Fork mid-mouth, he stayed his hand when she said without a flinch, “I’d be obliged if you’d bless breakfast.”
Tarnation. Suddenly at sea in his own fort, Clay simply stared at her like the heathen he was. Her earnest gaze was violet-gray in the morning shadows, reminding him of polished silver in a shop window.
“We always hold hands doing it,” she said, reaching across the bountiful plates between them.
Humbled and caught off guard, he took her warm, callused fingers in his as she bowed her head reverently and waited. The words that lodged in his throat were so dusty, so tarnished, he had to reach to the uttermost to grasp but a few.
“We thank Thee, Lord, for this our food for life and health and every good . . . By Thine own hand may we be fed.” He swallowed, still groping. “Give us each day our daily bread. Amen.”
Somehow she looked satisfied. He felt he’d successfully run the gauntlet. They released hands, returning to their blessed breakfast, the finest the frontier had to offer. Closing her eyes, she took a sip of fine English tea from Morris and Willing of Philadelphia. Her childish delight tickled him. She was used to making do with nettles and sassafras, likely. City tea was a luxury.

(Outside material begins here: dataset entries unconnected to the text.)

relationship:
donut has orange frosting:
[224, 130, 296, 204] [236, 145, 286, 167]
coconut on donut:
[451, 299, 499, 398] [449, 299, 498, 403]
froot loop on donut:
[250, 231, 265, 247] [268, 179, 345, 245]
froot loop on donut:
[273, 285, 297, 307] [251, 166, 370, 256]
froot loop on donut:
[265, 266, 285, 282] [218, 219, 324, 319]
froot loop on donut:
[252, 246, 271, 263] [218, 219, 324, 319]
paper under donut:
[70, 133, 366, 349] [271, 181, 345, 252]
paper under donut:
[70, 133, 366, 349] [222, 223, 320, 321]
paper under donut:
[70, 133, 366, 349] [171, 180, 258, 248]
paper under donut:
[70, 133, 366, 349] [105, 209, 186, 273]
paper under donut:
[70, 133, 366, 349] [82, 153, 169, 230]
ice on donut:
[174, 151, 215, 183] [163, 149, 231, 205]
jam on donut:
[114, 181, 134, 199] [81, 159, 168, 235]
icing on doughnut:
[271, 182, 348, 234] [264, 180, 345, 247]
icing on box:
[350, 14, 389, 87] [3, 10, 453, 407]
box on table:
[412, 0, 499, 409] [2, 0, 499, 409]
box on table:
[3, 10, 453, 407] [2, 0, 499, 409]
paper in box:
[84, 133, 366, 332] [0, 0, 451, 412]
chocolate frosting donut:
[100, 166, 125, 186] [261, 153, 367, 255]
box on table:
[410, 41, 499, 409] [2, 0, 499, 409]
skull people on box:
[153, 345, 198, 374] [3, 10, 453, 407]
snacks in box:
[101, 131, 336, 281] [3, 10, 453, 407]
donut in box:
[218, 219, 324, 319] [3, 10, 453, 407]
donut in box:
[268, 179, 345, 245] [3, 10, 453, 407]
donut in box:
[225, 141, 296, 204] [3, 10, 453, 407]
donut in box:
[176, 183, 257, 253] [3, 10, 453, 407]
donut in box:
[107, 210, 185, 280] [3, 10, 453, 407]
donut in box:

This morn she’d exchanged her pretty party dress for plain homespun. The linen fichu about her shoulders was spotless and smooth, tucked into a striped bodice of common frontier weave, her skirt indigo blue. Covering her dark hair was a linen cap, the barest ruffle at the edge, its strings untied and dangling.
Bare of foot, she accidentally brushed his boot beneath the table. Mercy, but she made it hard for a man to mind his meal. Despite the heavy aroma of fried meat and the more delicate fragrance of hyson tea, he detected clean linen. Herbs. Something else he couldn’t name. Thankfully, he didn’t reek of the trail and was clean-shaven to boot.
She ate slowly, pinching off a bite of hoecake, then taking another sip of tea. A caution for him to slow down, rein in his plans to clean up the common and meet with the settlement men before the sun was three fingers high.
She chewed on a piece of bacon. “Maddie and Jude don’t eat with you?”
“Sometimes.”
“How’d you make their acquaintance?”
He swallowed a last bite, washing it down with more coffee. “In the last war. Jude was a hostler and Maddie a laundress with the army under Braddock.”
“And you?”
“Spy. Scout. Sharpshooter.”
“How’d you come to talk Indian?” Unlike some, she asked carefully, her voice respectful. Free of distaste.
“I was taken as a boy by the Lenape.”